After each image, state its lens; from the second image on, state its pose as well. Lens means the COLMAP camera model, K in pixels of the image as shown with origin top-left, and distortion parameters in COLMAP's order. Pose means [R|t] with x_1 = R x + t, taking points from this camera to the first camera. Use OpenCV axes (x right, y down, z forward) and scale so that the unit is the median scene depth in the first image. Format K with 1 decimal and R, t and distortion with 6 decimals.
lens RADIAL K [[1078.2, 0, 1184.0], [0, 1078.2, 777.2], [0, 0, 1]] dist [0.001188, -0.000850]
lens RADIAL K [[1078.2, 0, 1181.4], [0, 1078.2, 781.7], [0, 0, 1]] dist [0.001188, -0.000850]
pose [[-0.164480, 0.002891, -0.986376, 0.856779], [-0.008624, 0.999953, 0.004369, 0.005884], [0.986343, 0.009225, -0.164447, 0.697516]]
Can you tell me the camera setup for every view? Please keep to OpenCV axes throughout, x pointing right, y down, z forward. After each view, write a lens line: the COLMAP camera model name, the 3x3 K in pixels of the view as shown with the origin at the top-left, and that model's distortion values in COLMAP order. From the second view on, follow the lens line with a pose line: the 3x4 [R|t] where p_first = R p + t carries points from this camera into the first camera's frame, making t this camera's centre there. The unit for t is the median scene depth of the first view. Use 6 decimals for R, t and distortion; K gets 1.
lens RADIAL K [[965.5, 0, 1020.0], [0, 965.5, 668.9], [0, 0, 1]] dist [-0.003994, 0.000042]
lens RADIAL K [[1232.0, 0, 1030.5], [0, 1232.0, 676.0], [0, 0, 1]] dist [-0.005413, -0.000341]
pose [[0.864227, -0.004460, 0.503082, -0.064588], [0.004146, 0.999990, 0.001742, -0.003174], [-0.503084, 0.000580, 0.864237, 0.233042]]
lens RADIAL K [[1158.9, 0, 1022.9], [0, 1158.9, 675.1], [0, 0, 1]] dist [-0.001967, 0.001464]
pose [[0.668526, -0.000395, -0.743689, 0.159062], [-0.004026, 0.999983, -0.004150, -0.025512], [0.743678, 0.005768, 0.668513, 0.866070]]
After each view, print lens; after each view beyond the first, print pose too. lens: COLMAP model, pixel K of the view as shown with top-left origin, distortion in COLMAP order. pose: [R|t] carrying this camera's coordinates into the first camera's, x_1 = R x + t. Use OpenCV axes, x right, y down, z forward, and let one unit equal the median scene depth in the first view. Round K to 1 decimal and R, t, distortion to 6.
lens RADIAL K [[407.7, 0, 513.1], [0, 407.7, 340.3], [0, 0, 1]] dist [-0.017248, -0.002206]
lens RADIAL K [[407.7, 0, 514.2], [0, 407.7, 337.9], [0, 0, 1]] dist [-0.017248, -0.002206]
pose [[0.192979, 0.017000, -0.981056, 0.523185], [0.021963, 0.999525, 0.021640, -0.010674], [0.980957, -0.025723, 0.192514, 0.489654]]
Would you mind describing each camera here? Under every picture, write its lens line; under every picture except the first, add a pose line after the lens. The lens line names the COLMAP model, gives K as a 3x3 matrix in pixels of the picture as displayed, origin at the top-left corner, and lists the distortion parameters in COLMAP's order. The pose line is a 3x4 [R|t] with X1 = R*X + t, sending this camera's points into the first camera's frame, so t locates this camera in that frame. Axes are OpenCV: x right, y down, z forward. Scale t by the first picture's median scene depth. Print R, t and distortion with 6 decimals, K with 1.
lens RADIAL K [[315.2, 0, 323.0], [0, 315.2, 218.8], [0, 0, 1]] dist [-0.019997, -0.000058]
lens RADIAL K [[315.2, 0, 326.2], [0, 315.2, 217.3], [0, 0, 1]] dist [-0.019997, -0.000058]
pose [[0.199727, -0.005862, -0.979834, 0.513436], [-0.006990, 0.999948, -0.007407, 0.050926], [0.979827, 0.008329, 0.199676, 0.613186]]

---+---

Exercise objective:
Given the listing above, print all of it word for word.

Written reply:
After each image, state its lens; from the second image on, state its pose as well. Lens means the COLMAP camera model, K in pixels of the image as shown with origin top-left, and distortion parameters in COLMAP's order. Pose means [R|t] with x_1 = R x + t, taking points from this camera to the first camera. Use OpenCV axes (x right, y down, z forward) and scale so that the unit is the median scene depth in the first image. Format K with 1 decimal and R, t and distortion with 6 decimals.
lens RADIAL K [[1078.2, 0, 1184.0], [0, 1078.2, 777.2], [0, 0, 1]] dist [0.001188, -0.000850]
lens RADIAL K [[1078.2, 0, 1181.4], [0, 1078.2, 781.7], [0, 0, 1]] dist [0.001188, -0.000850]
pose [[-0.164480, 0.002891, -0.986376, 0.856779], [-0.008624, 0.999953, 0.004369, 0.005884], [0.986343, 0.009225, -0.164447, 0.697516]]
Can you tell me the camera setup for every view? Please keep to OpenCV axes throughout, x pointing right, y down, z forward. After each view, write a lens line: the COLMAP camera model name, the 3x3 K in pixels of the view as shown with the origin at the top-left, and that model's distortion values in COLMAP order. From the second view on, follow the lens line with a pose line: the 3x4 [R|t] where p_first = R p + t carries points from this camera into the first camera's frame, making t this camera's centre there. The unit for t is the median scene depth of the first view. Use 6 decimals for R, t and distortion; K gets 1.
lens RADIAL K [[965.5, 0, 1020.0], [0, 965.5, 668.9], [0, 0, 1]] dist [-0.003994, 0.000042]
lens RADIAL K [[1232.0, 0, 1030.5], [0, 1232.0, 676.0], [0, 0, 1]] dist [-0.005413, -0.000341]
pose [[0.864227, -0.004460, 0.503082, -0.064588], [0.004146, 0.999990, 0.001742, -0.003174], [-0.503084, 0.000580, 0.864237, 0.233042]]
lens RADIAL K [[1158.9, 0, 1022.9], [0, 1158.9, 675.1], [0, 0, 1]] dist [-0.001967, 0.001464]
pose [[0.668526, -0.000395, -0.743689, 0.159062], [-0.004026, 0.999983, -0.004150, -0.025512], [0.743678, 0.005768, 0.668513, 0.866070]]
After each view, print lens; after each view beyond the first, print pose too. lens: COLMAP model, pixel K of the view as shown with top-left origin, distortion in COLMAP order. pose: [R|t] carrying this camera's coordinates into the first camera's, x_1 = R x + t. Use OpenCV axes, x right, y down, z forward, and let one unit equal the median scene depth in the first view. Round K to 1 decimal and R, t, distortion to 6.
lens RADIAL K [[407.7, 0, 513.1], [0, 407.7, 340.3], [0, 0, 1]] dist [-0.017248, -0.002206]
lens RADIAL K [[407.7, 0, 514.2], [0, 407.7, 337.9], [0, 0, 1]] dist [-0.017248, -0.002206]
pose [[0.192979, 0.017000, -0.981056, 0.523185], [0.021963, 0.999525, 0.021640, -0.010674], [0.980957, -0.025723, 0.192514, 0.489654]]
Would you mind describing each camera here? Under every picture, write its lens line; under every picture except the first, add a pose line after the lens. The lens line names the COLMAP model, gives K as a 3x3 matrix in pixels of the picture as displayed, origin at the top-left corner, and lists the distortion parameters in COLMAP's order. The pose line is a 3x4 [R|t] with X1 = R*X + t, sending this camera's points into the first camera's frame, so t locates this camera in that frame. Axes are OpenCV: x right, y down, z forward. Scale t by the first picture's median scene depth. Print R, t and distortion with 6 decimals, K with 1.
lens RADIAL K [[315.2, 0, 323.0], [0, 315.2, 218.8], [0, 0, 1]] dist [-0.019997, -0.000058]
lens RADIAL K [[315.2, 0, 326.2], [0, 315.2, 217.3], [0, 0, 1]] dist [-0.019997, -0.000058]
pose [[0.199727, -0.005862, -0.979834, 0.513436], [-0.006990, 0.999948, -0.007407, 0.050926], [0.979827, 0.008329, 0.199676, 0.613186]]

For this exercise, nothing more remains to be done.